/ 30 April 1987

UCT students out on bail

Five students arrested at the University of Cape Town on Monday were reunited with family and friends outside the Wynberg magistrate’s court yesterday where they appeared in connection with charges of public violence and alternative charges of attending an illegal gathering, assaulting and hindering police.

The five — Sally Andrew, Carol Greene, Andrew Brown, Salie Adam, Siophian Mill — were not asked to plead and their case was postponed to June 3 “for further investigation.” They were released on bail of R50 each. Eighteen students arrested at UCT during Tuesday’s protest are expected to appear in the Wynberg Magistrates Court today in connection with attending an illegal gathering.
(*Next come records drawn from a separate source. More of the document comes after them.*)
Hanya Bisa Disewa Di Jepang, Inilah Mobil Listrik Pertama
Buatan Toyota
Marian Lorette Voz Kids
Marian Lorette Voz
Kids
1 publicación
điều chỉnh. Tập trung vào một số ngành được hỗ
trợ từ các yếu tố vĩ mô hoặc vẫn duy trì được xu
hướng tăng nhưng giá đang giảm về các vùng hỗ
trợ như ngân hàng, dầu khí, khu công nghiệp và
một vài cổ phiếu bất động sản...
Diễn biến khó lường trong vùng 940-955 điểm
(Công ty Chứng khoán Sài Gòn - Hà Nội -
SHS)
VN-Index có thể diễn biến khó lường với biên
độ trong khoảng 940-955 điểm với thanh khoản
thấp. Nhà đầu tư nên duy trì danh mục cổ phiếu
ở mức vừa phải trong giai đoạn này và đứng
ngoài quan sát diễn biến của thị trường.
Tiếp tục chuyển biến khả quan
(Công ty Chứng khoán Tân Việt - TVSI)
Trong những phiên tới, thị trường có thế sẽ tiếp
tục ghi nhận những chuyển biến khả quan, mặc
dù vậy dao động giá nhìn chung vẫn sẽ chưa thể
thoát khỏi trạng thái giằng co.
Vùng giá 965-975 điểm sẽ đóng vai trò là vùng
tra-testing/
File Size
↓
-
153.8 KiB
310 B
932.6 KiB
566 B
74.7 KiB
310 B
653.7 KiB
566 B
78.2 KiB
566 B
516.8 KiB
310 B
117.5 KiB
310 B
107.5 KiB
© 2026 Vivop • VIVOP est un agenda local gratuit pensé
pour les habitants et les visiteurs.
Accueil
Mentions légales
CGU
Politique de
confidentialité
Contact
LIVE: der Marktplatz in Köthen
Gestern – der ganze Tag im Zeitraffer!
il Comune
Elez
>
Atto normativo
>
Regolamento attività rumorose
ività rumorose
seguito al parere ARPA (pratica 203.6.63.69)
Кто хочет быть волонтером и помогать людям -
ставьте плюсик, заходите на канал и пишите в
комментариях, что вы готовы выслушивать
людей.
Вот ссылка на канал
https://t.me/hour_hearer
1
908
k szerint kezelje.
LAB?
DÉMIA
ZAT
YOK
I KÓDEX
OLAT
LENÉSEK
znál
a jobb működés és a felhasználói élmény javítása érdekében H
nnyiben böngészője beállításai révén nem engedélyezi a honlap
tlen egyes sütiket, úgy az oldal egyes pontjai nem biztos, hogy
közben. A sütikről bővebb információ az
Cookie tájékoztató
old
In Stellenbosch, meanwhile, a ban on the activities of the National Union of SA Students (Nusas) and the Black Students’ Society (BSS) has been lifted — amid confusion as to who imposed it in the first place. Students said acting rector, Professor Roux de Villiers’ change of heart came after about 100 students marched to his office this week, bearing petitions calling for the ban to be lifted.

The two organisations were told they could no longer operate on campus until a students’ representative council investigation was completed. De Villiers ordered the inquiry which was due to start today. The investigation follows a meeting last Friday where students twice prevented a man — who later identified himself as a security policeman — from arresting SA Railway and Harbour Workers’ Union (Sarhwu) shop steward Morris Ndou after he addressed students on campus in defiance of an order by De Villiers.

Meanwhile, University of Western Cape students, now in their second week of a class boycott, are staging daily sit-ins outside the administration building where a four-member commission of inquiry is investigating student demands that a dentistry professor be dismissed. UWC’s 120 dentistry students have been on boycott since April 7, claiming that the head of Conservative Dentistry, Professor Jeffrey Cohen, is prejudiced against students on the basis of their political involvement. The students have rejected the commission.